Üstelik buna dini vurgu yaparak öne çıkarıyorlar yani ‘Kutsal Savaş’ tıpkı Tevrat ve İncil’de yazılı ayetlerde anlatıldığı gibi. İşte  o bölüm;

‘Eğer büyük Orta Doğu’nun sınırları, kan bağı ve inanç bağının doğal bağlantılarını yansıtacak şekilde değiştirilemez ise, bölgede dökülen kanın bir bölümünün bizim kanımız olmaya devam edeceği hususunu dini bir inanç hususu gibi kabul etmemiz gerekecektir’.

Başta söylediğim bölgedeki ülkeleri de iki gruba ayırmışlar, ‘kazanan ve kaybeden’ diye ve Türkiye kaybedenler içinde yer alıyor.:

Kazananlar: ‘Afganistan, Arap Şii Devleti, Ermenistan, Azerbaycan, Özgür Belucistan, Özgür Kürdistan, İran, İslami Kutsal Devlet, Ürdün, Lübnan, Yemen.’

Kaybedenler: ‘Afganistan, İran, Irak, Kuveyt, Pakistan, Katar, Suudi Arabistan, Suriye, Türkiye, Birleşik Arap Emirlikleri, Batı Şeria.’

Bu Amerikan projesi içinde Nakşibendi tarikatına vurgu yapılıyor oluşu tek başına incelenmesi gereken ayrı bir konu. Bu da ister istemez en başta açıkladığımız tarikat bağlarını yeniden hatırlamamıza vesile oluyor.

Öte yanda…

Barzani’nin arkasında İsrail var diyen Usta ‘bu işin arkasında Amerika da var’ demedi hala demiyor.

İşin gerçeği ‘Büyük Ortadoğu Projesi’nin düğüm noktası Irak’tır.
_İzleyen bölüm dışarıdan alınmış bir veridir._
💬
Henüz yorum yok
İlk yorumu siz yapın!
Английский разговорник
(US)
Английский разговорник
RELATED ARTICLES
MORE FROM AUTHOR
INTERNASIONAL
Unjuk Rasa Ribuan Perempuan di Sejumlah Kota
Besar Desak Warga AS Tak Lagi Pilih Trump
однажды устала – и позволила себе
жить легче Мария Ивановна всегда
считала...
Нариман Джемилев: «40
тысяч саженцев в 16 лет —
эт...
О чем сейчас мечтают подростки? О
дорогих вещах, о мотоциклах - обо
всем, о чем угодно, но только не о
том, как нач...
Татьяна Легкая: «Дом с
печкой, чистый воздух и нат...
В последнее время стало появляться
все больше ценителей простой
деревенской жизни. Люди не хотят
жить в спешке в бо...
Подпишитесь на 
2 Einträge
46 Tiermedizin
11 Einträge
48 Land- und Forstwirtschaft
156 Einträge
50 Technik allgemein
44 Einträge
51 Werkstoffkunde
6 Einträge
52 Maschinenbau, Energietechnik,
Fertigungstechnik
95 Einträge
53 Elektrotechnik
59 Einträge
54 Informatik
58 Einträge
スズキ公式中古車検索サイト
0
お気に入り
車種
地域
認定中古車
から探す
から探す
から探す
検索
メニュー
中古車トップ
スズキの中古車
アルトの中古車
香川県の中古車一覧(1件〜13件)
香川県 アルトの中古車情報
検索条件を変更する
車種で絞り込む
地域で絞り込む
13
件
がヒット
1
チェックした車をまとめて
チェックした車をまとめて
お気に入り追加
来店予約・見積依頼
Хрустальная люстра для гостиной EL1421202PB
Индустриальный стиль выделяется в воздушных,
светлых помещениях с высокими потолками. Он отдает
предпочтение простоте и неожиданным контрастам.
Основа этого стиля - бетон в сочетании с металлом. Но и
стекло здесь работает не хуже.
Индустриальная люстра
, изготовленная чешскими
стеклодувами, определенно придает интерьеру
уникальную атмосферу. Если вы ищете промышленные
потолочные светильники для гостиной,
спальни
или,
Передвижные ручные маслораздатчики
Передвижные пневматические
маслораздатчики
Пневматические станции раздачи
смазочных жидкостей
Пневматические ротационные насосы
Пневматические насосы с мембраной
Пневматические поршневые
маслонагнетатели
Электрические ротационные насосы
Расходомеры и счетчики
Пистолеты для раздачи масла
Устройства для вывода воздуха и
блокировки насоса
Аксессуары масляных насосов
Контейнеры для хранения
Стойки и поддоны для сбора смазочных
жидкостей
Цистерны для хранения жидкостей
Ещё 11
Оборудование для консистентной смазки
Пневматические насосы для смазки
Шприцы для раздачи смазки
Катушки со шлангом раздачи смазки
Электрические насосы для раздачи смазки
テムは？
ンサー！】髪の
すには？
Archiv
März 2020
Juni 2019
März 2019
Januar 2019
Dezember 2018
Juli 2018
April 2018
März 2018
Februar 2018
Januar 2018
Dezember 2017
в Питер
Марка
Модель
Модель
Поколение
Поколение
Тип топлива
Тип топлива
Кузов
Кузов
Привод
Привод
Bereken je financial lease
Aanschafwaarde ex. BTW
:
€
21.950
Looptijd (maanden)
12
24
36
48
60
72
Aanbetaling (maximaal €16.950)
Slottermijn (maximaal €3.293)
Kuzey Irak.

Süreç Barzani’nin Kürdistan’ı üzerinden yürüyor, yürütülüyor. Bu Barzani Türkiye’de siyasetin egemen olduğu yasama faaliyetleriyle ‘açılım’ denilerek Doğu ve Güneydoğu Anadolu’ya uzanıyor.

PKK terör örgütünü de desteğine alıyor. Aynı Barzani Fırat’ın doğusunda PKK ve türevleri üzerinde yürüyerek Fenike’ye, Akdeniz’e uzanıyor.

Peki, bu planda Suriye neden yok?

BOP’un bir başka ilginç tarafı da bu zaten.

Planda sadece Suriye değil, Filistin hiç yok, Ürdün hiç yok.

Planda Suriye ile ilgili geçen tek kelime var, o da Fenike. Şimdi tek başına Fenike kelimesinden yola çıkarak bizim yaptığımız gibi İsrailoğullarına kaç kişi ulaşabilir ki?

Fenike’yi yeniden yaşatmak istiyorsanız, Suriye işin içine girmeden bu iş nasıl yapabilir ki?

 Başlangıçta bu özelliğiyle bize sanki eksik yazılmış hissi veriyor olsa da İsrail’in Kivunim’de yayımlanan yol haritası aslında bu resmi tamamlıyor.

Çünkü Suriye, Mısır, Ürdün, Filistin hepsi bir bütün olarak İsrail planında açıklanmış.

 ABD Irak’tan ta Afganistan’a kadar BOP’la açılırken, İsrail’in ise daha ziyade kendini çevrelemiş Müslüman ülkeleri hedef aldığını görüyoruz.

Bu da bir başka algı operasyonu olmalı.

Türkiye’de BOP ön plana çıkarıldığı için, perde arkasındaki asıl oyuncu İsrail örtüleniyor. Ama işin gerçeği şu ki bu iki plan bir bütün, biri diğerini tamamlıyor. ABD’yi gören gözlerin, hemen yanı başındaki İsrail’i de görmesi gerekiyor.

Bu noktada, 15 Temmuz’da kendi içinde vurulmuş bir Türk Ordusunun daha aldığı yaralar iyileşmeden apar topar Suriye’ye gönderilişi, Usta’nın Esad’a zalim, ABD’ye stratejik ortak deyişi, terörle mücadele adına Suriye Devleti iş birliğinden kaçınması, Esad’a karşı muhalefetin güçlendirilişi..

ABD’nin olduğu kadar İsrail’in de işine yaradığı artık görülebiliyor.